Equipe de France

Zoom sur les meneurs : Tony Parker contre Sergio Llull, le doberman face à un pitbull

Après avoir vu le meneur du Real dépecer le pauvre Spanoulis en quart de finale, un nouveau client de taille lui est réservé ce jeudi : Tony Pi, devant son public, avec le couteau entre les dents et une finale à la maison au bout.

Leur dernier duel

Sachant que le meneur des Spurs était absent l’an passé en Espagne, il faut remonter à la fameuse demi-finale de 2013 pour retrouver les deux hommes en face-à-face, même si c’est surtout Sergio Rodriguez qui avait été appelé pour s’occuper du frenchie.

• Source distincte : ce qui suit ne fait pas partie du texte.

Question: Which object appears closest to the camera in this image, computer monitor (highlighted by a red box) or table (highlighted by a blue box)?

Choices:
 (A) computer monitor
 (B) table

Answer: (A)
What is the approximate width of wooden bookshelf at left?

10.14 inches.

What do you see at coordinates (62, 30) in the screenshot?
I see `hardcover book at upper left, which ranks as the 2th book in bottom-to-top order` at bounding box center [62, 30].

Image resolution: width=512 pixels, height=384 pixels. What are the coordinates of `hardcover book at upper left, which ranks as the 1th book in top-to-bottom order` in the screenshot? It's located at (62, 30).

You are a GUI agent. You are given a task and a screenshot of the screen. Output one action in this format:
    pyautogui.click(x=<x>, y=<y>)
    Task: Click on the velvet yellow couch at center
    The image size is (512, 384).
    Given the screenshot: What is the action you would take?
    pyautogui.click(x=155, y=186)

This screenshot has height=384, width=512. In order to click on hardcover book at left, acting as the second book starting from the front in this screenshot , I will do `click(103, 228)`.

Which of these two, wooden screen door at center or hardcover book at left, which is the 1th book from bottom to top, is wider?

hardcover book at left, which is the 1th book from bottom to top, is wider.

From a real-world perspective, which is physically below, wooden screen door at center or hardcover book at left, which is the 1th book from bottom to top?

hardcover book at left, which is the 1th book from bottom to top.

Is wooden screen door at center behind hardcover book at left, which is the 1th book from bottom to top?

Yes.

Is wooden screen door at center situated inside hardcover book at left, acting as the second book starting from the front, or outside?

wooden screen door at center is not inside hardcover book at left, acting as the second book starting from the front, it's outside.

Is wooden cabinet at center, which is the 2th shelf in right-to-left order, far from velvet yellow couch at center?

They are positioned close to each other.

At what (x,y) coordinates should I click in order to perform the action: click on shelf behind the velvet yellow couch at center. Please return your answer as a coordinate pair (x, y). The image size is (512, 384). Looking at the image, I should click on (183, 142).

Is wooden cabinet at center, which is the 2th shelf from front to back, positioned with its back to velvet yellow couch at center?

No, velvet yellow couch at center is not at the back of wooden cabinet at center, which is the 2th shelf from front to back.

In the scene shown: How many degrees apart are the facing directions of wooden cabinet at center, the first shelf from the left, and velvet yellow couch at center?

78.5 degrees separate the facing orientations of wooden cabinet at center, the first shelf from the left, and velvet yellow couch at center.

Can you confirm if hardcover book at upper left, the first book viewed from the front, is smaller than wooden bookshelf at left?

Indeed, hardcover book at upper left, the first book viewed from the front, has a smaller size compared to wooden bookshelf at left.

Au-delà des statistiques qui ont clairement tourné à l’avantage de Parker (32 points et 6 rebonds), c’est surtout son speech à la mi-temps qui a marqué un tournant dans l’histoire du basket français, puisque depuis ce moment précis l’armée tricolore est devenue assez infernale à jouer. On ferme donc les yeux et on se replonge dans cette célébration de fin de rencontre après le trois points loupé de Marc Gasol, Tony exultant dans les bras de De Colo et Diot… Le bonheur.

Leur tournoi jusqu’ici

Sergio Llull : 9.4 points, 1.6 rebonds et 4.3 passes de moyenne à 24% du parking.

Tony Parker : 12.1 points, 2.0 rebonds et 4.0 passes de moyenne à 32% du parking.

Les statistiques individuelles du meneur espagnol ne sont pas extravagantes et n’imposent pas un agenouillement immédiat, mais que se passerait-il si on devait quantifier son apport défensif et sa pression sur le meneur..? Véritable bourreau pour chaque joueur qui a droit à sa couverture personnelle, le barbu est du genre à aborder chaque possession défensive comme si c’était la dernière de sa vie et la Grèce en a malheureusement fait les frais au dernier tour puisque Spanoulis a terminé par vouloir changer de sport (4/14 et 3 balles perdues). Peu adroit en attaque, Llull reste tout de même la tête et surtout le coeur de l’Espagne grâce à sa hargne sur le terrain.

En face, quoi de mieux que le meilleur marqueur et passeur de l’histoire de l’Euro ? Plus besoin de présenter Tony mais notons tout de même que son coup de chaud face à la Lettonie a fait sacrément plaisir à voir, car le meneur restait sur deux mauvaises performances avec les siens (5 points à 2/13). Ce jeudi, Parker a ce qu’il a toujours voulu et qu’il a malheureusement manqué l’an passé : un duel face à Pau Gasol pour un match éliminatoire. Jouer Marc en Slovénie c’est bien, mais achever son copain de Draft devant son public il n’y a rien de mieux. On attend donc TP avec impatience, pour ce qui pourrait et devrait être le point d’exclamation sur sa carrière en EDF.

Ce qui fera la différence : l’adresse générale

On a hésité à mettre la conduite de balle car les gonfles perdues coûteront plus que jamais, mais quand on voit la maladresse de Tony sur ce tournoi et la défense dont Sergio est capable, il faudra voir ce qui sera offert à l’addition. Attention à ne pas tomber dans un modèle similaire à celui de la Finlande où la Tony-dépendance est trop marquée, un bon partage du cuir sera recommandé et comme Spanoulis l’a montré cela ne servira à rien de forcer si Llull est en mode cadenas. Mieux encore, il faudra aussi défendre sa ligne extérieure car plus la compétition avance plus le Sergio se règle à distance.

Avantage : France

On adore le joueur du Real et ce qu’il apporte sur les parquets chaque fois qu’un entre-deux a lieu, mais il ne faut tout de même pas déconner. Face à lui se trouve probablement le meilleur meneur de l’histoire du basket européen, à la tête de la meilleure équipe de France jamais composée et prête à tout donner devant son public. La défense de Sergio est redoutable, à Tony de montrer qu’il ne peut être tenu en laisse et que la finale lui est réservée ce dimanche.